Document text:
-- Opening Marker --
These cars are sent to dealer or wholesale auctions. They are sold at a great price to other dealers who then sell them on their lots. The quality of the cars available on these smaller lots vary greatly based on the quality of the lot that is selling them. They are still bound by all of the laws that a franchise dealership is, but if after looking at the vehicle you wouldn’t buy it from a man on the street, don’t buy it from anyone else.
You can also buy a vehicle through a private party sale. That means an individual who owns a car is selling it for any number of reasons. Individually owned vehicles sell for much less than a similar one at a dealership due to the reconditioning that a dealer vehicle undergoes (theoretically). The real benefit of buying a vehicle from an owner is a chance to know the vehicle’s history. The service records and accident history can tell you a lot about what you are getting into. Even walking up to the owner’s house: if they’re lawn is littered with trash, how do you gauge the upkeep of your potential new ride?
-- Closing Marker --
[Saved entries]
-- Opening Marker --
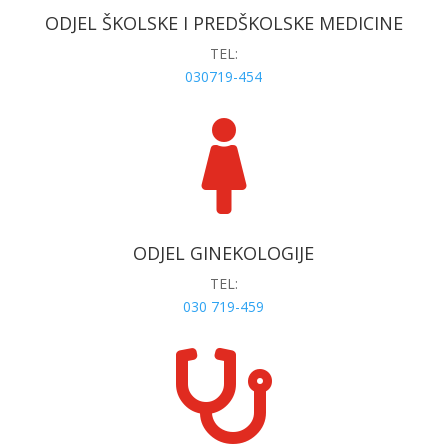
ODJEL ŠKOLSKE I PREDŠKOLSKE MEDICINE
TEL:
030719-454

ODJEL GINEKOLOGIJE
TEL:
030 719-459

-- Closing Marker --
Work instruction 1:
Answer these questions using the used-car passage.
(a) Where are these cars sent?
(b) By what are the smaller lots still bound?
(c) According to the passage, why do individually owned vehicles sell for much less than similar ones at a dealership?
Work instruction 2: List every source of clues that the used-car passage gives for judging a vehicle bought from its owner.

Task solution 1:
(a) To dealer or wholesale auctions.
(b) By all of the laws that a franchise dealership is bound by.
(c) Because of the reconditioning that a dealer vehicle undergoes (theoretically).

Task solution 2:
- The service records
- The accident history
- The owner's house, such as whether the lawn is littered with trash